Extracted records
--------------------

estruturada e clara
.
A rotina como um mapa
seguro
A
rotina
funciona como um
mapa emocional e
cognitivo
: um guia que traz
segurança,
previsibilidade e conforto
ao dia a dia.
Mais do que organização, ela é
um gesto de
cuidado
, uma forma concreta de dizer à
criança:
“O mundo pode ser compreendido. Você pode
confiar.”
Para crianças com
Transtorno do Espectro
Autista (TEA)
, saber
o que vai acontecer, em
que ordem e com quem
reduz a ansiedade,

--------------------

Try it
Your answer must be the line holding "guia que traz" plus every later line to the end of the records, copied exactly.

Exercise response
: um guia que traz
segurança,
previsibilidade e conforto
ao dia a dia.
Mais do que organização, ela é
um gesto de
cuidado
, uma forma concreta de dizer à
criança:
“O mundo pode ser compreendido. Você pode
confiar.”
Para crianças com
Transtorno do Espectro
Autista (TEA)
, saber
o que vai acontecer, em
que ordem e com quem
reduz a ansiedade,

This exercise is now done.